パリのはしっこギリギリだし、どうせ小規模だろうと思っていたら、意外に出店者の多いブロカントだった。
見慣れない男性の営む衣類スタンドに入る。
ハンガー1本にコートが2枚重ねられていたりするようなぎゅうぎゅう詰めのラックを端から順に見ていくと、黒のシルクのコートがあった。防寒用のコートではないことは明らかな、薄くてエレガントな羽織りものだ。
現代のものでは(ちょっとアルマーニっぽくも見えた)と疑って内側のタグを探したら、これは古い。1950年代あたりだろうか。
タグにはCréation Couture Colifichetsとある。
Colifichetsは「小間物、装身具」という意味である。小間物デザイン仕立て屋、とでも訳しておこうか。
住所の41 Boulevard Haussmannは、オスマン大通りとラファイエット通りの交差点あたり、今まさにギャラリー・ラファイエットが鎮座する場所。
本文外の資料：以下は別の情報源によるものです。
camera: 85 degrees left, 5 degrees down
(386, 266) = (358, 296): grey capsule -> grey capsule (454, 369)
ということは、ギャラリー・ラファイエット内の仕立て部門かな。
ギャラリー・ラファイエットの創立は1893年。
1894年1月にはラファイエット通り1番地に、70平方メートルの小間物店Aux Galerie Lafayetteが開店した。
当時は帽子や手袋がオシャレの要(洋服は高価で、そうそう新調できない)で、この小間物店でも帽子などの装身具が目玉商品だった。
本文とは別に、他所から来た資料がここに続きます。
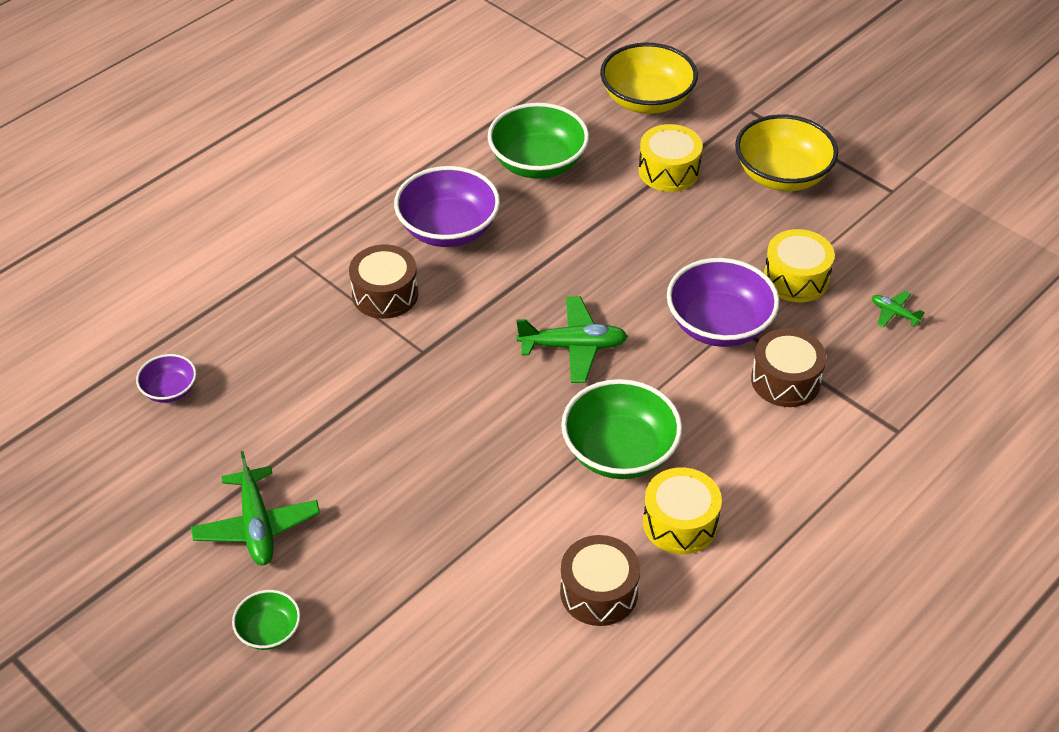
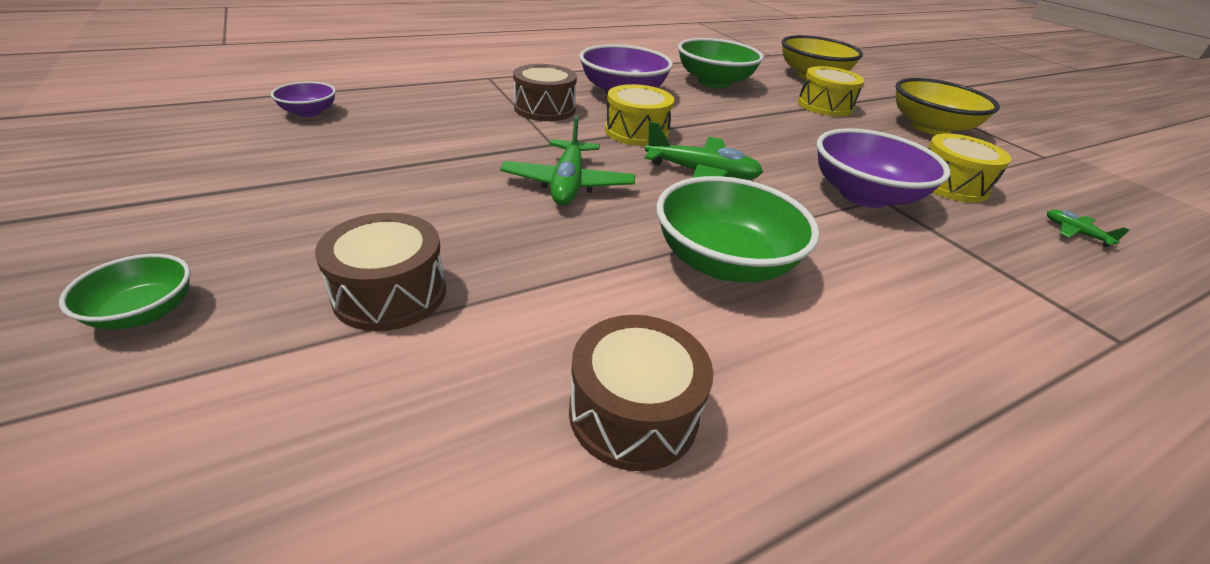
camera: 15 degrees right, 10 degrees down
(257, 526) = (265, 212): green plane -> green plane (568, 184)
(680, 523) = (788, 358): yellow drum -> yellow drum (636, 132)
(785, 380) = (945, 253): brown drum -> brown drum (390, 293)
1908年にはオスマン大通り沿いに店舗を拡張したとある。ならばそれ以後は「オスマン大通り41番地のギャラリー・ラファイエット」と名乗っているはずだ。
このコートはもしかして、1950年代どころか、1900年ごろの品物なのかもしれない。
よく見るとすべて手縫いで、表地と同じシルクの布を裏地に使い、袖は完全に袋状に作られている。ギャラリー・ラファイエットほどの大企業が、1950年代にもまだ手縫いで作業していたとは思えないし。
裾に汚れはあるけれど美品…と思って買ったのだけれど、帰宅して洗って乾かしたら、前裾の右下に小さな穴があることに気づいた。虫喰いではなくて、何か鋭利なものに引っ掛けたような感じ。
すでに絹糸は調達したので、これからじっくり向き合って修繕する。
ヴィンテージ服ディーラーLも予告どおり出店していた。
この週末に見つけたという寄木細工のタバコケースの蓋の仕組みに感心していたら、なんとプレゼントにもらってしまった。
表は牡丹と鳥。掛け軸によくありそうなモチーフだ。
金具を押すと蓋が勢いよく開いて、タバコを1本ずつ取り出せる。
タバコを収納する際には、奥の長辺の蓋をスライドさせて開ける。
裏面の樹の一部が剥がれているのだけれど、最初は気づかなかったくらいだ。なんだか広重とか北斎の絵に触発されたような絵だな。
1950年代とかその辺りのものらしい。